Finishes Unlimited starts their mix with a lacquer stain base. “We use UTC industrial colorants, all color-fast colorants, so basically non-fading industrial colorants,” he explains. The result is one of three options: a wipe-only stain, a spray and wipe, or a spray-only stain for the most rapid application.

Because they use a solvent-based finishing system, they apply a conversion varnish as a top coat.

The company also offers spray-only dye stains for darker color stains. “Most colors—a light to medium stain color—can be achieved with a spray or wiping stain. You need to go with two-stage color for a dark color like espresso,” Gonzales explains. “We would put down a dye stain first and then a wiping stain on top of that and then put on our conversion varnish on top of that.”

Dye stains

Gonzales notes that while wiping stains are generally pretty easy to mix and apply, dye stains are the most complex finishes.
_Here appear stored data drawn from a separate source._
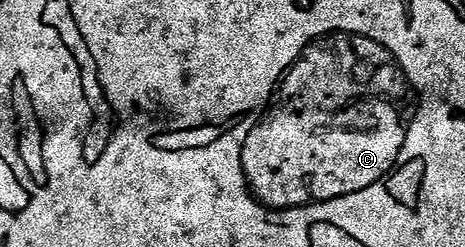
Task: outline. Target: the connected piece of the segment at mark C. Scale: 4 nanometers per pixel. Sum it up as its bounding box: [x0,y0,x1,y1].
[239,27,423,221]

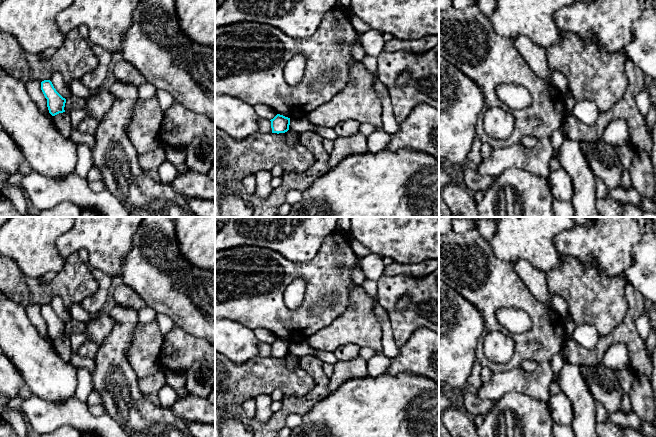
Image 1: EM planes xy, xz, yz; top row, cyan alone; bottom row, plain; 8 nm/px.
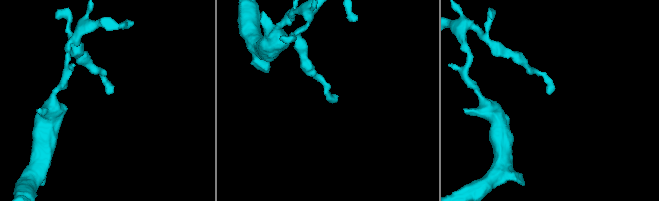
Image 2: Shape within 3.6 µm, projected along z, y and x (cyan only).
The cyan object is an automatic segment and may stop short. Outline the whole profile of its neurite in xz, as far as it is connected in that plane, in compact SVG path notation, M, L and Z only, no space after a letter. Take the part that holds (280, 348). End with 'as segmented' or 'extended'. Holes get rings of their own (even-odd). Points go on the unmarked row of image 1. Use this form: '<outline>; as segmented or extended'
M277 338L271 345L272 357L285 357L289 354L290 342Z; as segmented

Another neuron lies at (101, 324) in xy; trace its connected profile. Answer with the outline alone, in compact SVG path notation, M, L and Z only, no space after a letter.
M100 311L90 314L91 319L86 323L87 333L90 336L90 341L100 345L112 332L116 323L109 313Z

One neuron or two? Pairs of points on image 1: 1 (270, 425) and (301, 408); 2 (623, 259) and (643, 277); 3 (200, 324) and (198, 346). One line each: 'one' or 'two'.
1: one
2: two
3: two

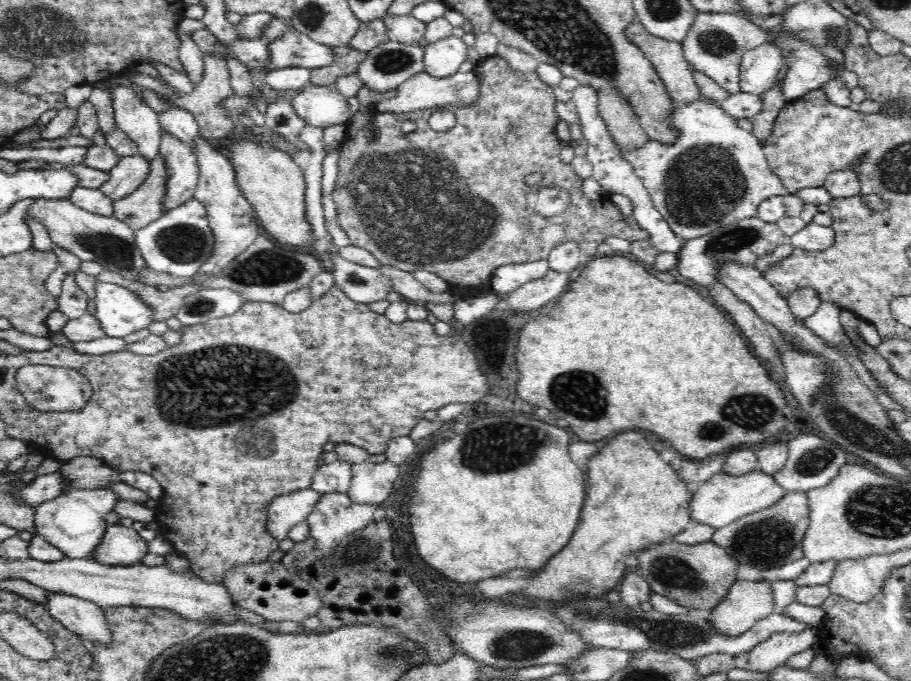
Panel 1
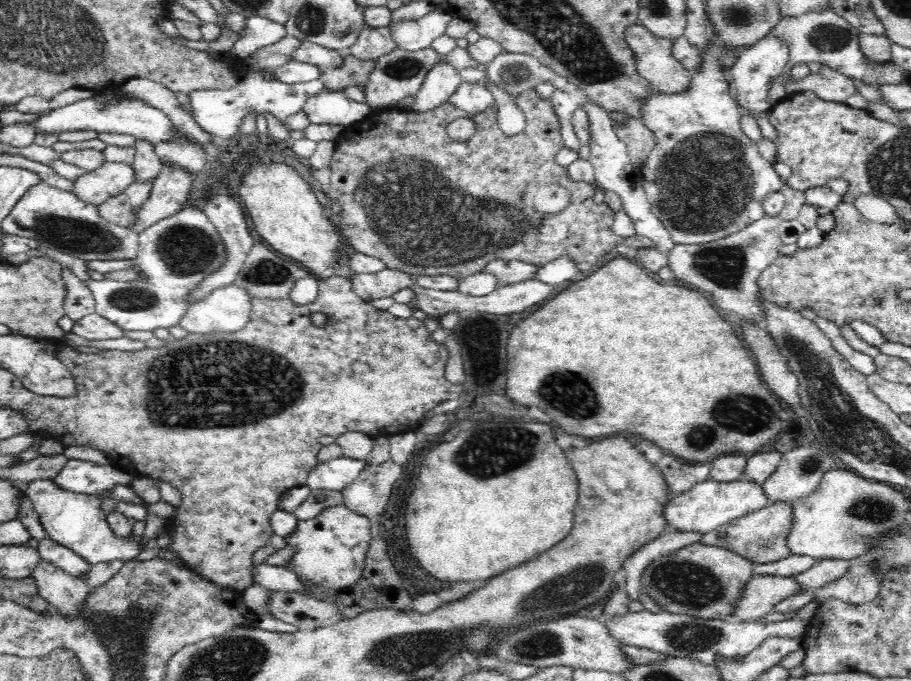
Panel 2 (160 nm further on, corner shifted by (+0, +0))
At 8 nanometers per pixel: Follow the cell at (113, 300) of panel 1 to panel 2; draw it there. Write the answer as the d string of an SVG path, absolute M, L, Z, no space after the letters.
M186 206L140 232L136 261L142 267L143 278L130 282L90 279L83 283L95 296L95 312L122 330L169 329L178 325L190 308L186 298L192 290L196 290L206 276L220 270L226 258L226 245L207 214L194 206Z

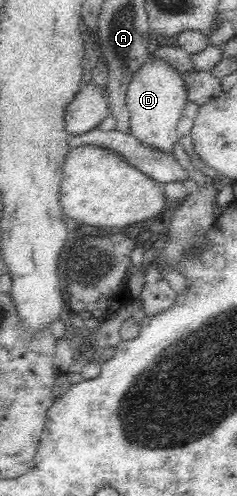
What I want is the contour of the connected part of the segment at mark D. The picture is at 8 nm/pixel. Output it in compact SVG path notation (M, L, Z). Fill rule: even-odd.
M149 57L145 64L136 70L127 89L126 105L130 115L130 132L140 144L173 156L180 137L178 123L183 116L187 91L179 71L171 68L163 59Z

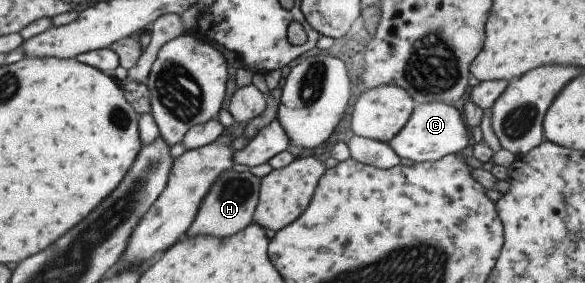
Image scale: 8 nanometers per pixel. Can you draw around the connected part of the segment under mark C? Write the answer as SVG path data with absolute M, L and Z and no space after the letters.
M442 101L415 104L404 127L388 142L392 151L399 159L408 161L436 161L448 154L458 154L471 142L470 129L460 117L460 113L452 106Z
As an example of the challenges that dyestain jobs can pose, Gonzales shares one job for a client who wanted medium blue dye-stained maple cabinets.

“On that project, we were doing all dye stain and so all-spray application,” he explains. “When you’re doing a spray application of a dye stain or a spray stain—anything that’s non-wiping—each coat is going to alter that color. Most of the dye stains are probably three passes, but if you do four passes now you’ve gone too dark.”

Overcoming that challenge means that one person should be doing that job. “And, you should have all your doors laid out and stain them all at the same time, so they all look the same,” Gonzales advises.

The company keeps a log book of stain formulas they create as well as a sample for each one. “That’s our starting point,” Gonzales says. The log book and samples helps the company track their own shop-mixed “stock” stains. “I have a bunch of oak pieces, alder pieces and various other species of wood with say 10 colors of stain. I’ve tried to make these stock color selections so that we don’t have to do an eye match or create a color every time.”

However, the company’s mixers also do their own custom eye matches.

 

Exterior stain

Of course, for every rule there’s an exception. When it comes to mixing your own stains, Gonzales says the exception is exterior applications.

“For exterior purposes, use over the shelf,” he advises. If this advice seems contrary, it’s because there’s more going into exterior stain than colorants alone.

“My stains are color-fast, but the exterior stain manufacturers are at another level,” Gonzales says. “When you buy something that’s specifically for exterior, they’re engineering all the color-fade out of that material. If you’re doing outside staining, you should probably be buying off-the-shelf.”

Pricing stain

The labor behind the stain mixing, in addition to the application, can increase the cost—depending on the project.

By and large, Gonzales says, he charges for applying stain the same as paint. “It has to do with how many times you touch the wood. So, a stain process is stain and then two coats of conversion varnish, making it three-step process. My paint process is an undercoat and two coats of conversion varnish, so that’s a three-step process. They are very similar.”

 

But again, there are exceptions. “I do charge more for the dual-stage stains and I do absolutely charge for my time to match stains—especially if somebody comes in with one door. On a rate, that door is going end up costing somebody $300 to $400, just $150 for the eye match. It’s ridiculous. In the grand scheme of things, if we’re doing all the doors it’s probably $120 a door. But if somebody brings me one door, it could be as much as $400.”